Treprostinil Delivered Using Technosphere Portable Inhaler Seen as Safe in Early Clinical Trial

Vijaya Iyer, PhD avatar

by Vijaya Iyer, PhD |

Share this article:

Share article via email
high-density lipoproteins

A Phase 1 clinical trial (NCT03464864) found that treprostinil can be safely delivered at varying doses using Technosphere, a novel inhalation device, MannKind, the device’s developer, announced.

Treprostinil — a vasodilator —  was approved by the U.S. Food and Drug Administration (FDA) in 2002 for the treatment of pulmonary arterial hypertension (PAH). The drug is commercially available as TyvasoOrenitram, and Remodulin.

Treprostinil-Technosphere (TreT) is designed to deliver the active ingredient, treprostinil, via a small, novel, portable breath-powered inhaler. The goal is to simplify dosing, and offer PAH patients a more convenient and tolerable treprostinil treatment option.

The trial enrolled 48 healthy individuals, who each received a single dose of Treprostinil inhalation powder daily.
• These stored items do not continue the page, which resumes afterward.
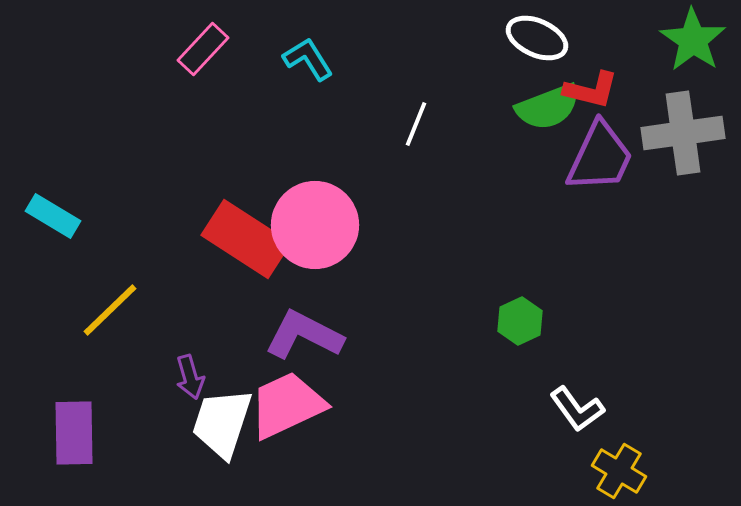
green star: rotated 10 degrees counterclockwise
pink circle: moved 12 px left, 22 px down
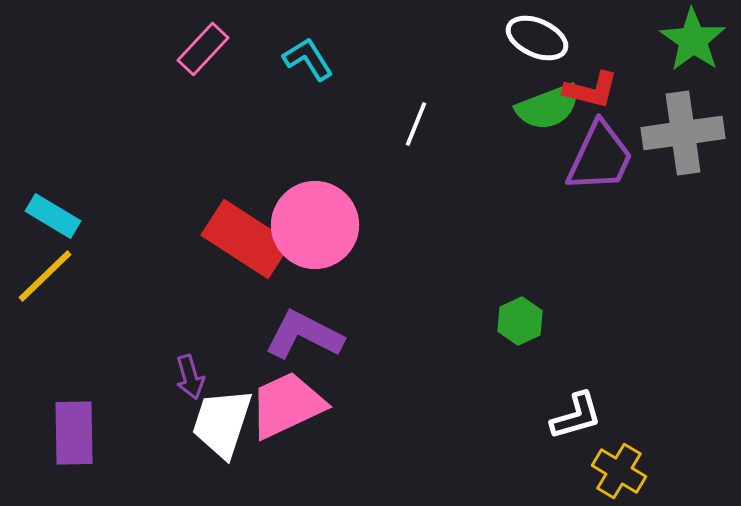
yellow line: moved 65 px left, 34 px up
white L-shape: moved 1 px left, 7 px down; rotated 70 degrees counterclockwise
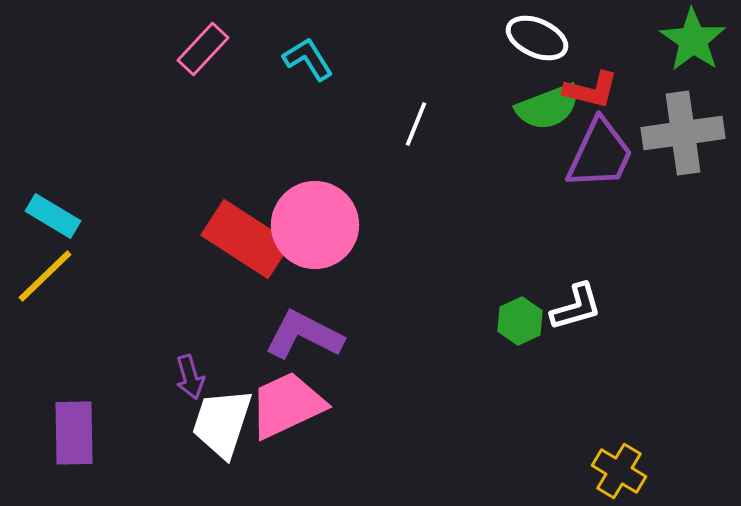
purple trapezoid: moved 3 px up
white L-shape: moved 109 px up
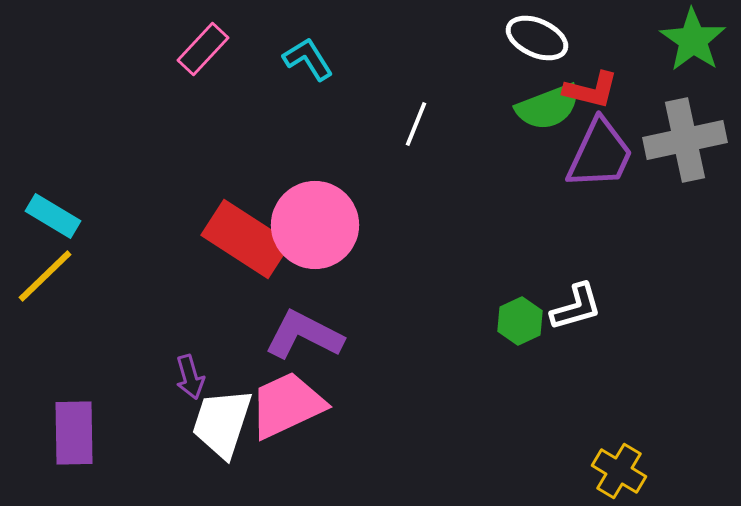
gray cross: moved 2 px right, 7 px down; rotated 4 degrees counterclockwise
The objective was to establish the maximum tolerated dose in these healthy volunteers, starting at 30 mcg and going up to 300 mcg (doses tested: 30, 60, 90, 120, 150, 180, 240, and 300 mcg).

Blood samples were collected from each patient to determine treatment concentrations and pharmacokinetics — the study of the time from drug absorption, distribution, and metabolism to its excretion from the body.
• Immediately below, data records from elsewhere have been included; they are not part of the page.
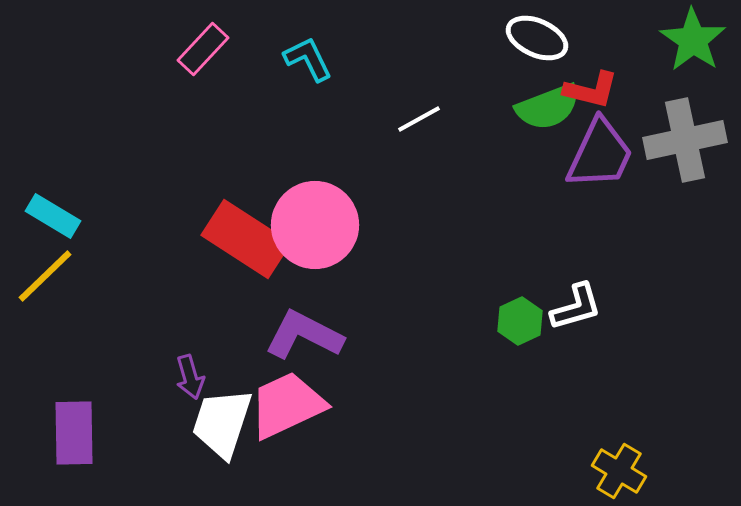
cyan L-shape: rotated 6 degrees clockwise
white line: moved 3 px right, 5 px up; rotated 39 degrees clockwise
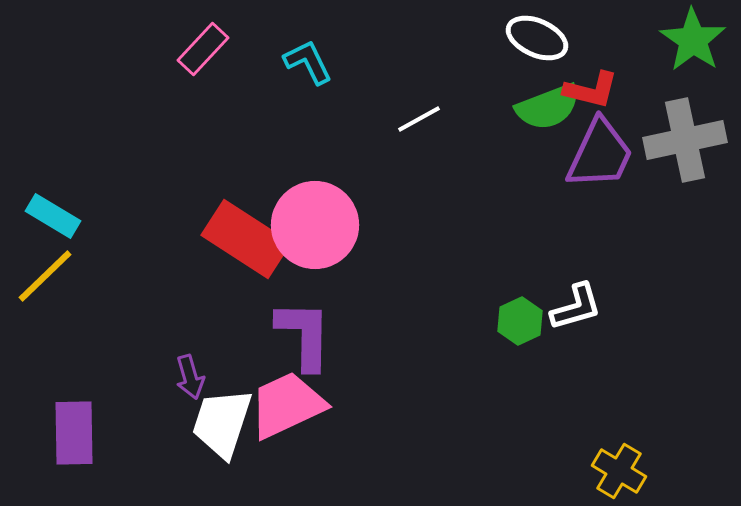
cyan L-shape: moved 3 px down
purple L-shape: rotated 64 degrees clockwise
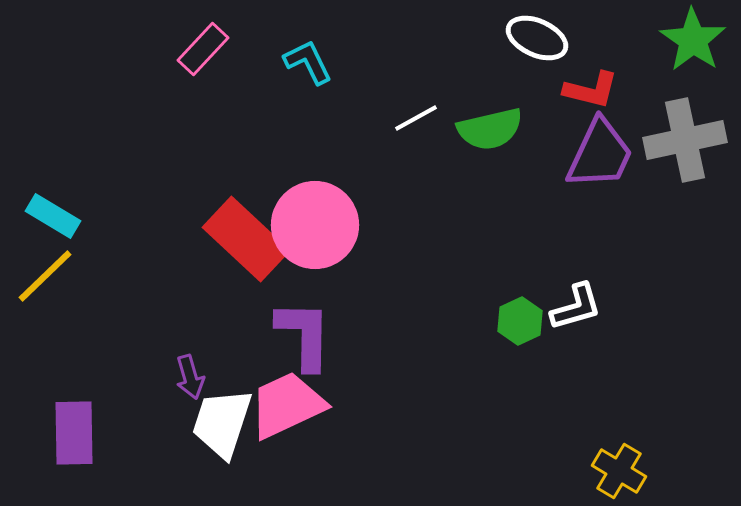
green semicircle: moved 58 px left, 22 px down; rotated 8 degrees clockwise
white line: moved 3 px left, 1 px up
red rectangle: rotated 10 degrees clockwise
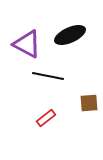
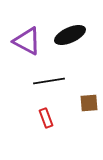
purple triangle: moved 3 px up
black line: moved 1 px right, 5 px down; rotated 20 degrees counterclockwise
red rectangle: rotated 72 degrees counterclockwise
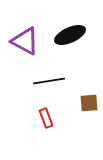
purple triangle: moved 2 px left
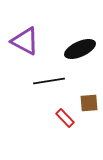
black ellipse: moved 10 px right, 14 px down
red rectangle: moved 19 px right; rotated 24 degrees counterclockwise
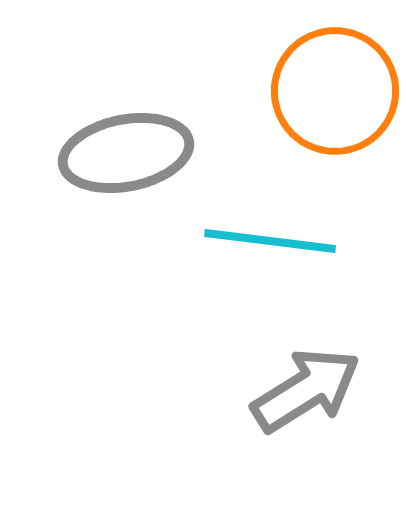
Results showed that progressive dosing of TreT significantly exceeded blood concentration and exposure levels of the maximum recommended dose of Tyvaso (inhaled treprostinil; current standard of care) without causing severe adverse events.

The device successfully delivered the medicine within one or two inhalations and in less than 10 seconds, the company reported.

“I am excited to see that MannKind was safely able to achieve higher plasma levels than reported for the current standard of care using Technosphere-based treprostinil,” Lewis Rubin, MD, emeritus professor of medicine at the University of California, San Diego School of Medicine, said in a press release.

David Kendall, chief medical officer of MannKind, added: “We are pleased to have completed the TreT Phase 1 trial, which met the study’s safety, tolerability and pharmacokinetics objectives. We are excited to utilize our existing technology platform and device capabilities to create an easy-to-use and tolerable formulation of treprostinil to help unmet patient needs in a serious chronic disease such as PAH.”

MannKind is now planning to evaluate the safety, tolerability, and efficacy of TreT combination in patients with PAH.

TreT is being evaluated under an Investigational New Drug (IND) application filed with the FDA.